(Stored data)
══════
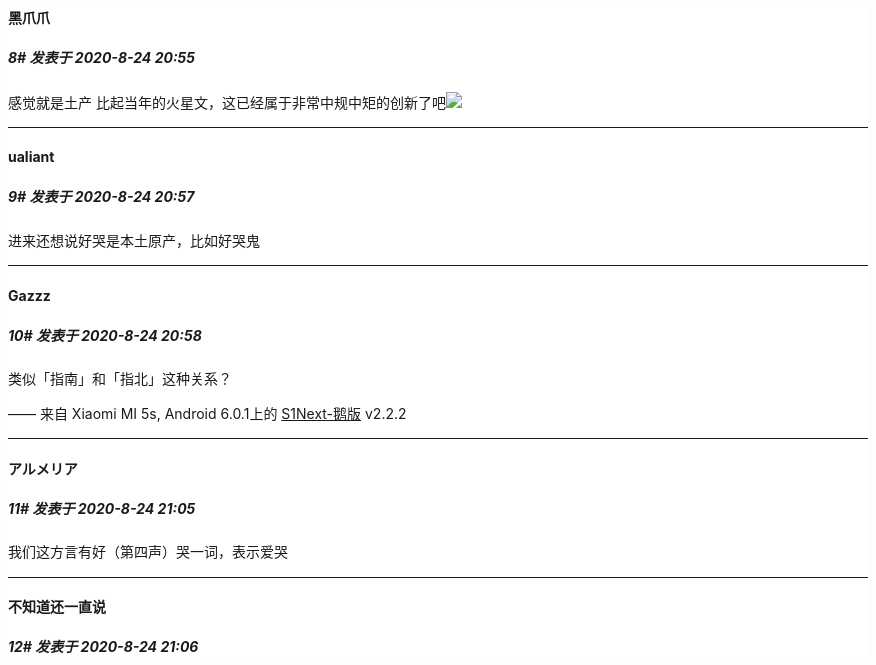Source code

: ####  黑爪爪  
##### 8#       发表于 2020-8-24 20:55




感觉就是土产
比起当年的火星文，这已经属于非常中规中矩的创新了吧<img src="https://static.saraba1st.com/image/smiley/face2017/009.gif" referrerpolicy="no-referrer">







-----

####  ualiant  
##### 9#       发表于 2020-8-24 20:57




进来还想说好哭是本土原产，比如好哭鬼







-----

####  Gazzz  
##### 10#       发表于 2020-8-24 20:58




类似「指南」和「指北」这种关系？

—— 来自 Xiaomi MI 5s, Android 6.0.1上的 [S1Next-鹅版](https://github.com/ykrank/S1-Next/releases) v2.2.2







-----

####  アルメリア  
##### 11#       发表于 2020-8-24 21:05




我们这方言有好（第四声）哭一词，表示爱哭







-----

####  不知道还一直说  
##### 12#       发表于 2020-8-24 21:06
══════
▶ **TO-DO ITEM**
Quote the lines running from the one containing "类似「指南」和「指北」这种关系？" through the end of the stored data, inclusive.

▶ **FINAL ANSWER**
类似「指南」和「指北」这种关系？

—— 来自 Xiaomi MI 5s, Android 6.0.1上的 [S1Next-鹅版](https://github.com/ykrank/S1-Next/releases) v2.2.2







-----

####  アルメリア  
##### 11#       发表于 2020-8-24 21:05




我们这方言有好（第四声）哭一词，表示爱哭







-----

####  不知道还一直说  
##### 12#       发表于 2020-8-24 21:06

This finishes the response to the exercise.